Bem, primeiro tratei de finalizar a sopa, na base do improviso. O que colocar para dar mais consistência e sabor ao caldo? Fucei a geladeira e, maravilha das maravilhas, encontrei toneladas de mandioquinha! Piquei algumas dentro da panela, acertei o tempero e deixei-as cozinhando no caldo, junto com a carne, já muito macia. Santa Panela de Pressão!

Pronto, a sopa poderia ser servida em alguns minutos. Faltava o “e o que mais”. Um lanche? O pão de forma que tinha já estava perto da data de validade, e não havia nada que pudesse servir como recheio. E eu, após o banho redentor e vestida com roupas quentes e caseiras (ou seja, ridículas), recusava-me a sair de casa para comprar o que quer que fosse. Aí me ocorreu que o pão precisava ser usado, antes que se estragasse; e assim, de improviso, peguei as fatias e com elas forrei uma assadeira. Iriam ao forno, de alguma forma, para que fossem tostadas e perdessem a característica de pão quase vencido.

Ótimo, a base já estava pronta. O que poderia, enfim, dar graça ao pão? Voltei à geladeira: havia apenas algumas poucas fatias de mussarela. Antes de entrar em desespero, resolvi raciocinar: o que havia ainda em abundância na casa - além, é claro, de mandioquinha?

Cebolas! Havia cebolas. Piquei uma bem grande em rodelas finas, peguei uma frigideira para dar-lhes um leve refogado e ia começar a untá-la, quando me ocorreu utilizar manteiga ao invés de óleo. Combina mais com pão, pensei. E assim, refoguei na manteiga as rodelas de cebola, que se transformaram em brilhantes e cheirosos anéis translúcidos. Polvilhei sal e espalhei as rodelas proporcionalmente sobre as fatias de pão que estavam sobre a assadeira. Liguei o forno. E novamente pus meu improviso a funcionar, pensando no que colocar sobre as cebolas...
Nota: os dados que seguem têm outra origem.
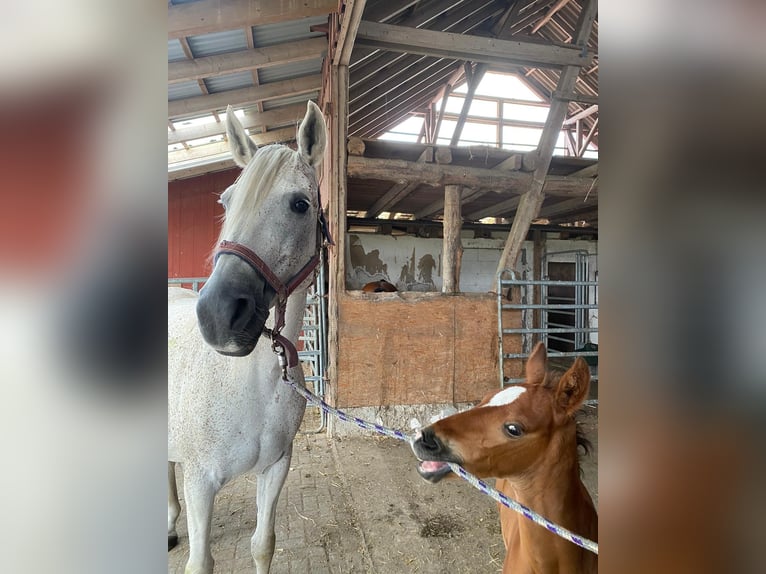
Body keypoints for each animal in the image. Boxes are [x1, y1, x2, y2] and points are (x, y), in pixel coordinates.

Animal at [168, 101, 328, 572]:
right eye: (226, 201)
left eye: (300, 204)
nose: (217, 315)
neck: (251, 386)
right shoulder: (200, 482)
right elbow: (200, 562)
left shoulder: (275, 468)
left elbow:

Lembrei-me de certa vez ter feito uns sanduíches de forno que eram cobertos com ovos batidos com leite. Achei que poderia ser uma boa idéia, até porque estes dois ingredientes eu tinha à mão. Bati dois ovos com um pouco de sal e abri a geladeira em busca do leite, mas me deparei com uma caixinha de creme de leite já começada. A combinação parecia ter futuro, e assim juntei creme de leite ao ovo batido, espalhando-os sobre o pão com as cebolas. Voilà! Queria ter posto também queijo ralado, mas este era apenas um ítem de minha lista de compras, e não uma realidade.

Levei os pães assim montados ao forno quente, e eles ficaram vistosos, pois os ovos estufaram um pouco sob o calor. Lamentei a falta do queijo ralado. Tirei-os do forno um pouco antes de ficarem prontos (não, não sei quanto tempo isso levou) e coloquei sobre eles as parcas fatias de mussarela anteriormente mencionadas, voltando a assadeira ao forno apenas para que derretessem. E assim que isso aconteceu, chamei meus filhos para jantar.

É certo que adolescentes famintos não são exatamente gourmets refinados, mas o fato é que o tal pão evaporou da assadeira. E com a sopa, que estava realmente saborosa, o jantar havia, finalmente, sido aprovado.

Enquanto dava cabo da louça, fiquei pensando se não seria uma boa idéia programar com certa antecedência o jantar do dia seguinte, para que não precisasse improvisar novamente... e constatei, estarrecida, que minha cota de imaginação estava completamente zerada!

Bem, concluí, amanhã será outro dia. E sei que sob pressão também se cozinha.